The official also tapped into investments in Egypt and UBS.
Qatar’s economy is unlikely to be impacted by changes in global oil prices due to growth from its non-hydrocarbon sector, the Gulf state’s finance minister told Bloomberg on Wednesday.
“We are in good shape, because now the growth is coming from the non-hydrocarbon sector, so really we don’t care about the movement in the oil prices,” Qatar’s Minister of Finance Ali Al Kuwari said at the Qatar Economic Forum.
Commenting on the Gulf state’s economic growth, Al-Kuwari said Qatar performed “very well” last year and confirmed a 32% nominal gross domestic product (GDP) growth.
“Last year we did very well. The economy, the non-hydrocarbon sector grew at 6.7% versus hydrocarbon at 1.5%, the whole year growth 4.8%, 32% in nominal GDP, which is a record GDP, $240 million,” he explained.

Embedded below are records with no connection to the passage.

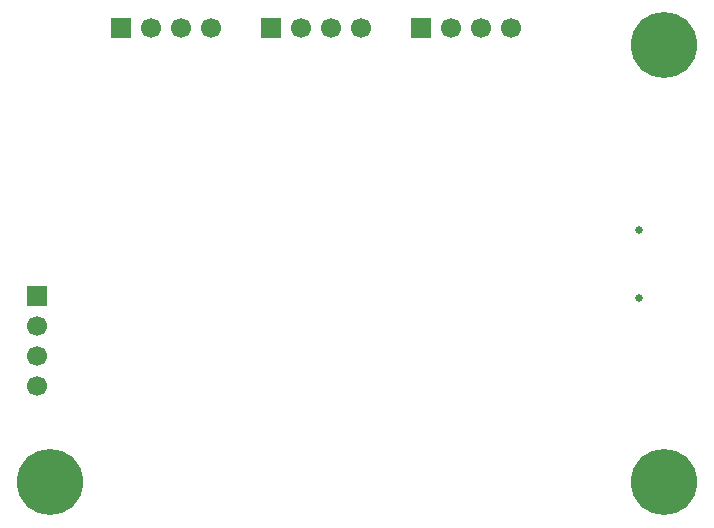
<source format=gbr>
%TF.GenerationSoftware,KiCad,Pcbnew,9.0.3*%
%TF.CreationDate,2025-07-27T17:57:50+02:00*%
%TF.ProjectId,LoRa_Project,4c6f5261-5f50-4726-9f6a-6563742e6b69,rev?*%
%TF.SameCoordinates,Original*%
%TF.FileFunction,Soldermask,Bot*%
%TF.FilePolarity,Negative*%
%FSLAX46Y46*%
G04 Gerber Fmt 4.6, Leading zero omitted, Abs format (unit mm)*
G04 Created by KiCad (PCBNEW 9.0.3) date 2025-07-27 17:57:50*
%MOMM*%
%LPD*%
G01*
G04 APERTURE LIST*
%ADD10R,1.700000X1.700000*%
%ADD11C,1.700000*%
%ADD12C,3.600000*%
%ADD13C,5.600000*%
%ADD14C,0.650000*%
G04 APERTURE END LIST*
D10*
%TO.C,J3*%
X212690000Y-54500000D03*
D11*
X215230000Y-54500000D03*
X217770000Y-54500000D03*
X220310000Y-54500000D03*
%TD*%
D12*
%TO.C,H3*%
X194000000Y-93000000D03*
D13*
X194000000Y-93000000D03*
%TD*%
D10*
%TO.C,J7*%
X192900000Y-77216000D03*
D11*
X192900000Y-79756000D03*
X192900000Y-82296000D03*
X192900000Y-84836000D03*
%TD*%
D14*
%TO.C,J2*%
X243895000Y-77390000D03*
X243895000Y-71610000D03*
%TD*%
D12*
%TO.C,H2*%
X245999999Y-56000001D03*
D13*
X245999999Y-56000001D03*
%TD*%
D10*
%TO.C,J6*%
X225420001Y-54500000D03*
D11*
X227960001Y-54500000D03*
X230500001Y-54500000D03*
X233040001Y-54500000D03*
%TD*%
D10*
%TO.C,J1*%
X200000000Y-54500000D03*
D11*
X202540000Y-54500000D03*
X205080000Y-54500000D03*
X207620000Y-54500000D03*
%TD*%
D12*
%TO.C,H4*%
X245999999Y-92999999D03*
D13*
X245999999Y-92999999D03*
%TD*%
M02*

</source>
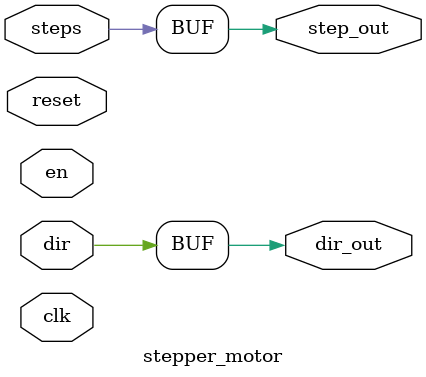
<source format=v>

module stepper_motor (input                     clk,
                      input                     reset,
                      input                     en,
                      input                     dir,
                      input                     steps,
                      output                    dir_out,
                      output                    step_out,
                      );

parameter COUNTER_WIDTH = 16;
reg step;
reg [COUNTER_WIDTH-1:0] count;
reg div_clk;

initial begin
    count <= 0;
end

assign dir_out = dir;
//assign step_out = (en == 1'b1) ? step : 1'b0;
assign step_out = steps;

always @ (posedge clk or posedge rst)
begin
    if (rst) begin
        step  <= 1'b0;
        count <= 0;
        div_clk <= 1'b0;
    end else begin
        if (count==16'd5000) begin
            div_clk <= ~div_clk;
            count <= 16'd0;
        end else begin
            count = count + 1'b1;
        end
    end
end

endmodule

</source>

Commenting on this year’s expectations, he said Qatar’s economy is still in good shape, citing analysis from the World Bank and international analysts.

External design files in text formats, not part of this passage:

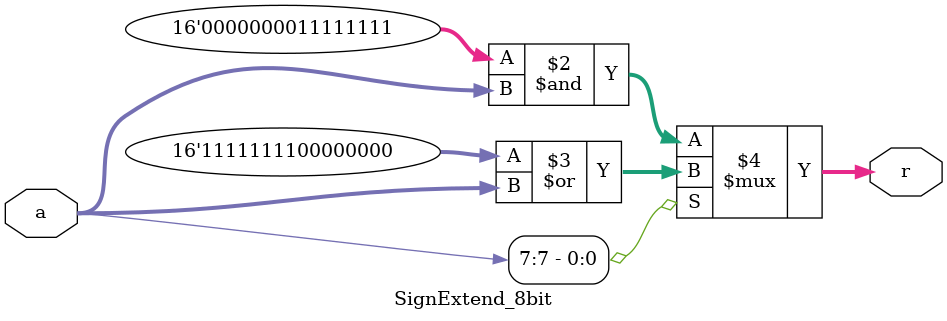
<source format=v>
`timescale 1ns / 1ps
module SignExtend_8bit(
	input [7:0] a,
	output[15:0] r
    );
	assign r = (a[7] == 0)? 16'h00FF&a : 16'hFF00|a;

endmodule

</source>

“Inflation is under control, I mean last month we did 3.6% inflation is down. The whole year of last year is less than 5%,” he said.
In December, Qatar announced a 2023 budget surplus of QAR 29 billion (nearly $8 billion) with its revenue expected to increase by 16.3%. Qatar also boasted significant economic growth following the 2022 FIFA World Cup last year, the first to ever take place in an Arab and Muslim country.
Responding to a question on Qatar’s spending surplus, Al-Kuwari said Doha has “a disciplined fiscal policy framework” that decides how to manage it as well as the deficit.
“The surplus is divided between paying debt, enhancing the central bank reserves, as well as enhancing the capital of the Qatar Investment Authority,” he said, referring to Qatar’s sovereign wealth fund.
Asked about a tightness in liquidity, the Qatari minister rejected the idea that his country is facing the same pressures of inflation as seen in economies across the world.
“Qatar is not under pressure in terms of inflation like somewhere else. So we are doing it because purely as a monetary policy, just because we are back to the dollar when we have to follow. So we don’t get into the arbitrage business,” he said.
Meanwhile, with cash-strapped Egypt grappling with the impact of the ongoing war in Ukraine as well as increasing foreign debt, Cairo has sought investments from the oil-rich Gulf region.
Its foreign debt more than tripled in a decade, reaching $155 billion.
Responding to a question over Qatar’s investment plans in Egypt, Al Kuwari said Cairo has “great opportunities”.
Last year, Qatar and Egypt signed investment deals totaling $5 billion in a number of sectors. The minister said Doha is currently looking into investment opportunities, including ones in the manufacturing, tourism and telecommunications sectors.
“Egypt is very strong in manufacturing, very strong in tourism, telecommunications, so we’re looking at these sectors. We have been reviewing an inventory or options that came from our Egyptian friends,” he said.
When asked about providing aid with “no strings attached”, Al Kuwari said that its investment into Egypt is “purely commercial.”
“Just giving grants and charities I think is no longer the case with Qatar,” saying his country works with multilateral organisations to better allocate grants.
“We like to work with multilateral organisations like the IMF, the World Bank to work through their programmes, because they can administer these programmes better than we do.”
Separately, the current Credit Suisse turmoil remains an issue of concern worldwide following a tough banking year.
In March, the Swiss National Bank announced that UBS would buy Credit Suisse for $3.4 billion.
The Qatar Investment Authority, Doha’s sovereign wealth fund, had doubled its stakes in the Swiss bank in January in a move that made it the second-largest shareholder within the entity after the Saudi National Bank.
Asked about whether Doha would invest in UBS, Al Kuwari said that Qatar already has a stake in the Swiss bank that was increased “with the conversion of the Credit Suisse equity”.
He said that he had hoped that Credit Suisse had consulted its shareholders.
“The Credit Suisse actions, we have some opinions about it. Yes, we appreciate what the Swiss government was doing to safeguard the financial system and a big bank, but I think certain actions were not thought about properly, especially the existing shareholders.”